### WHAT THE TASK REQUIRES
When you return the material, keep every line exactly as it is and omit the pictures.

### DATA FOR ANALYSIS
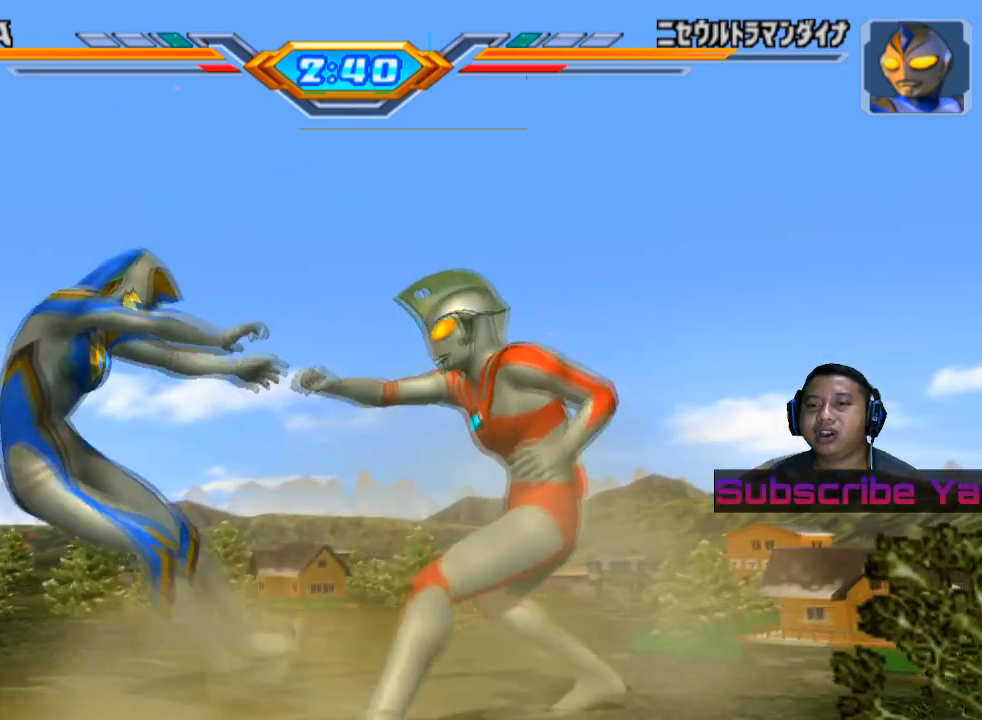
{"buttons": [], "left_stick": "center", "events": []}
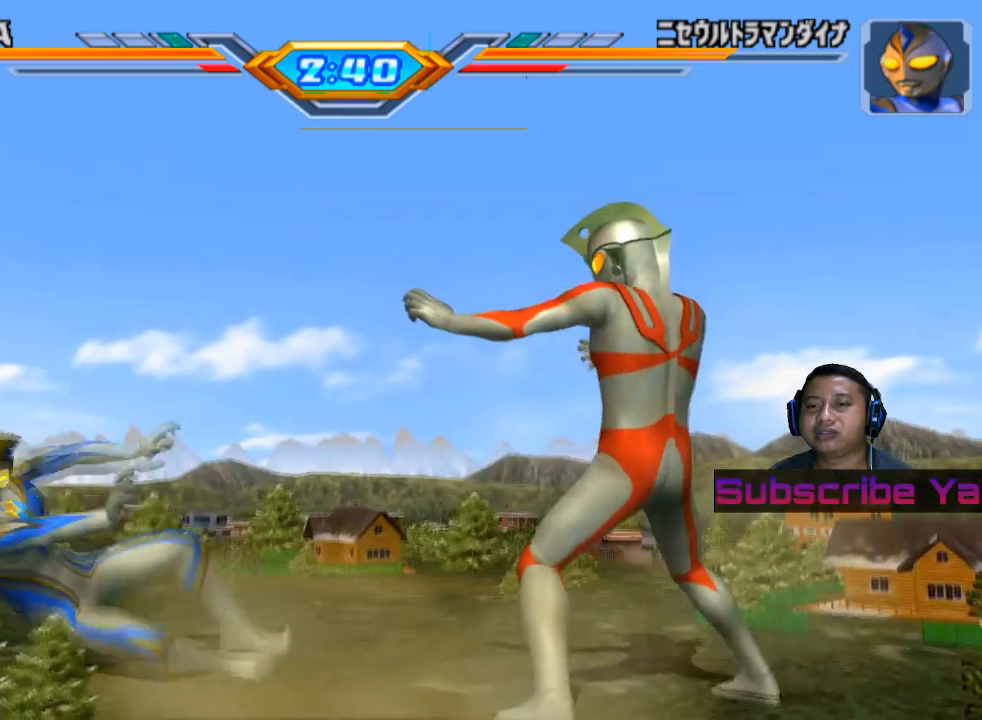
{"buttons": [], "left_stick": "center", "events": []}
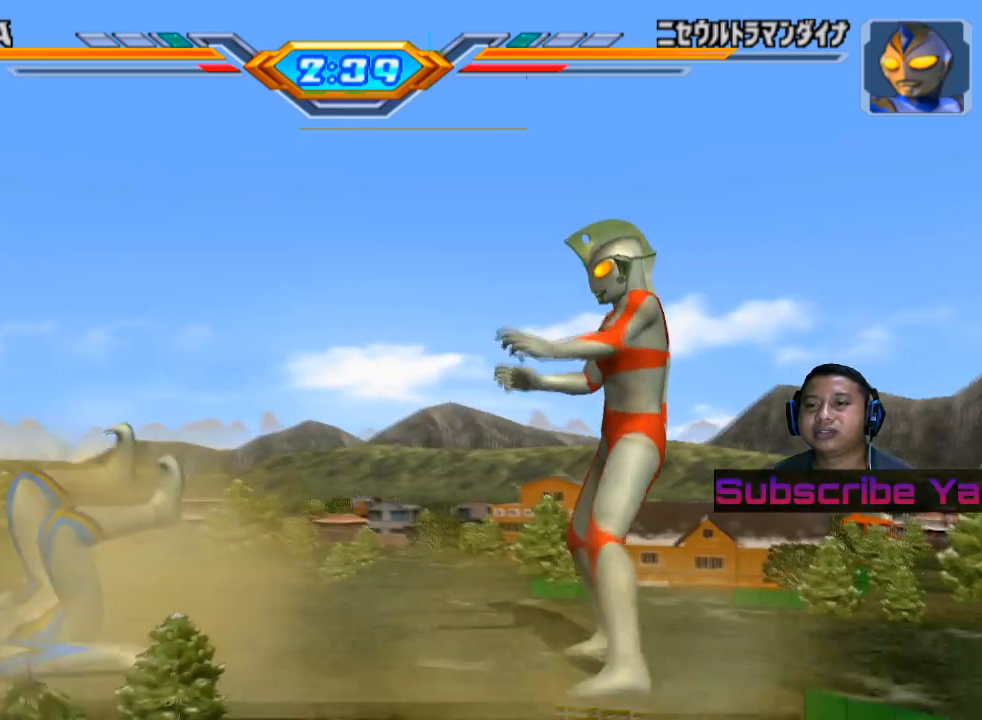
{"buttons": [], "left_stick": "center", "events": []}
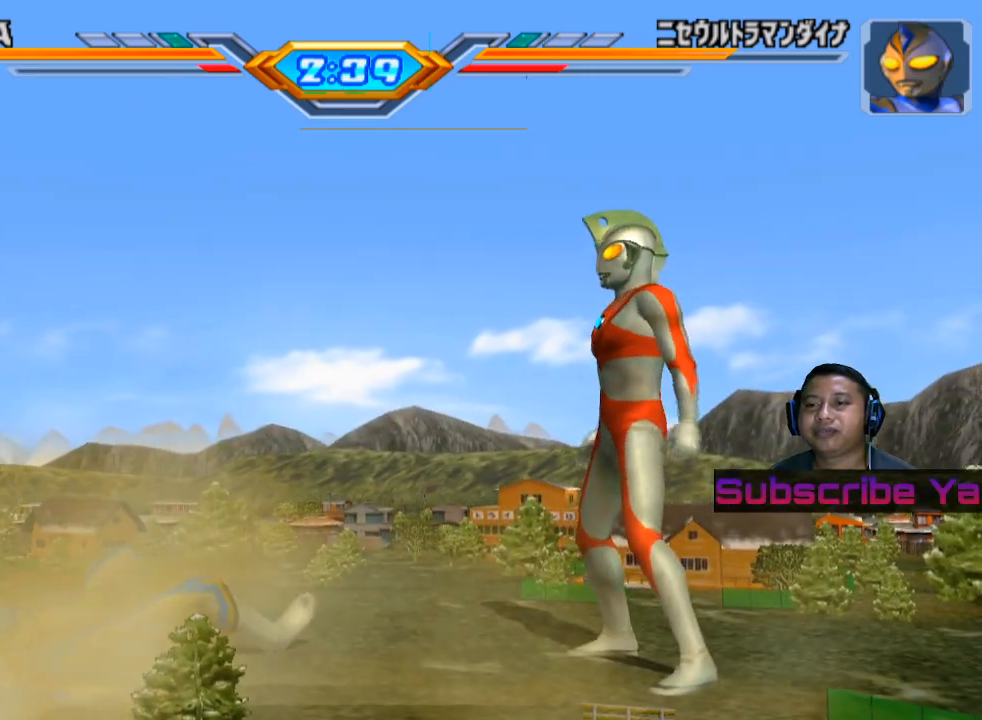
{"buttons": [], "left_stick": "center", "events": []}
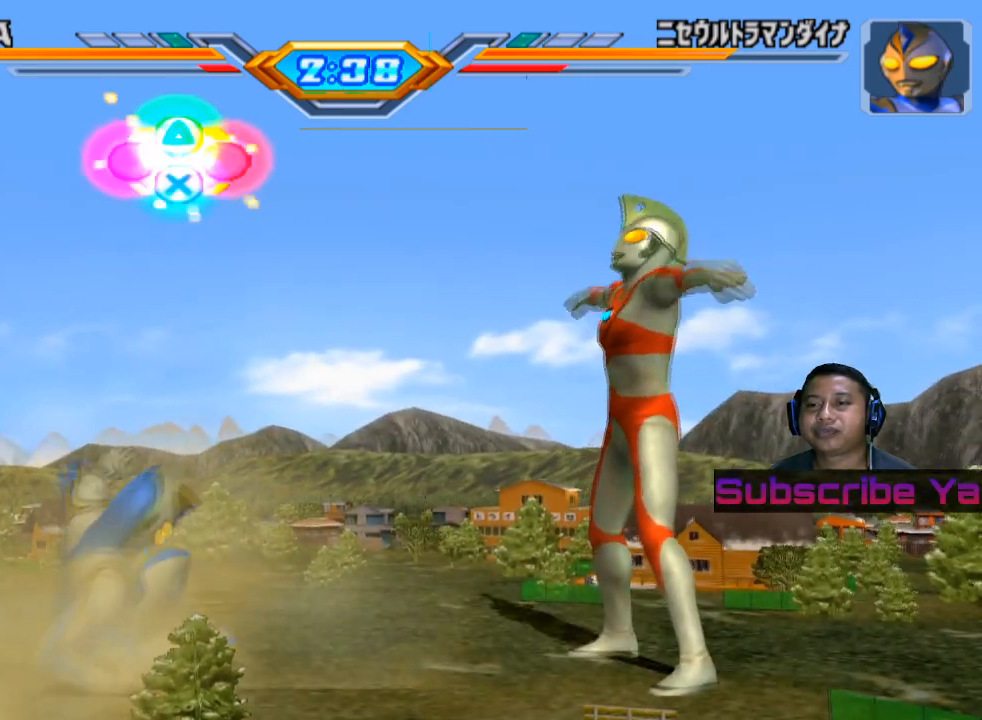
{"buttons": [], "left_stick": "center", "events": []}
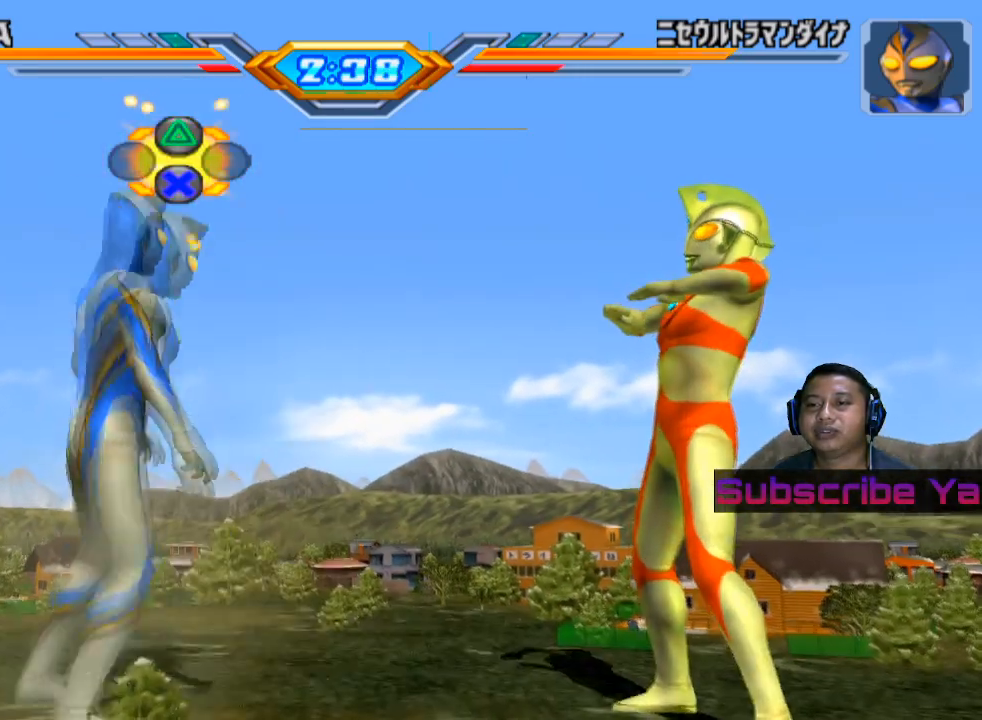
{"buttons": [], "left_stick": "center", "events": []}
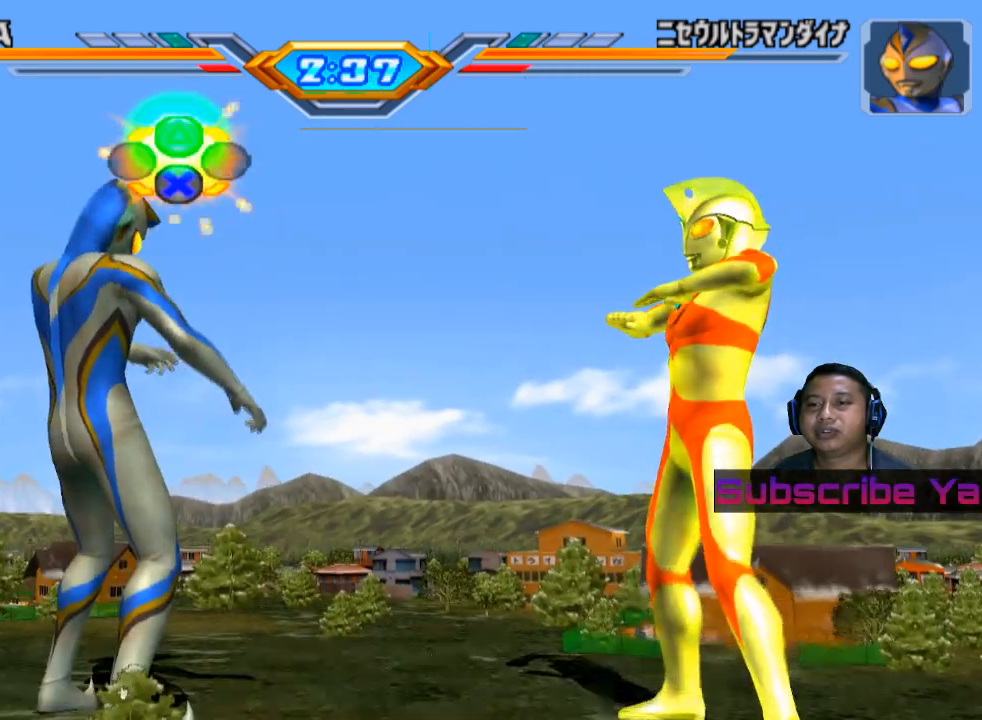
{"buttons": ["TRIANGLE"], "left_stick": "center", "events": [[20, "TRIANGLE", "down"], [160, "TRIANGLE", "up"], [260, "TRIANGLE", "down"], [360, "TRIANGLE", "up"], [420, "TRIANGLE", "down"]]}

### SOLUTION FOR THIS PROBLEM
{"buttons": [], "left_stick": "center", "events": []}
{"buttons": [], "left_stick": "center", "events": []}
{"buttons": [], "left_stick": "center", "events": []}
{"buttons": [], "left_stick": "center", "events": []}
{"buttons": [], "left_stick": "center", "events": []}
{"buttons": [], "left_stick": "center", "events": []}
{"buttons": ["TRIANGLE"], "left_stick": "center", "events": [[20, "TRIANGLE", "down"], [160, "TRIANGLE", "up"], [260, "TRIANGLE", "down"], [360, "TRIANGLE", "up"], [420, "TRIANGLE", "down"]]}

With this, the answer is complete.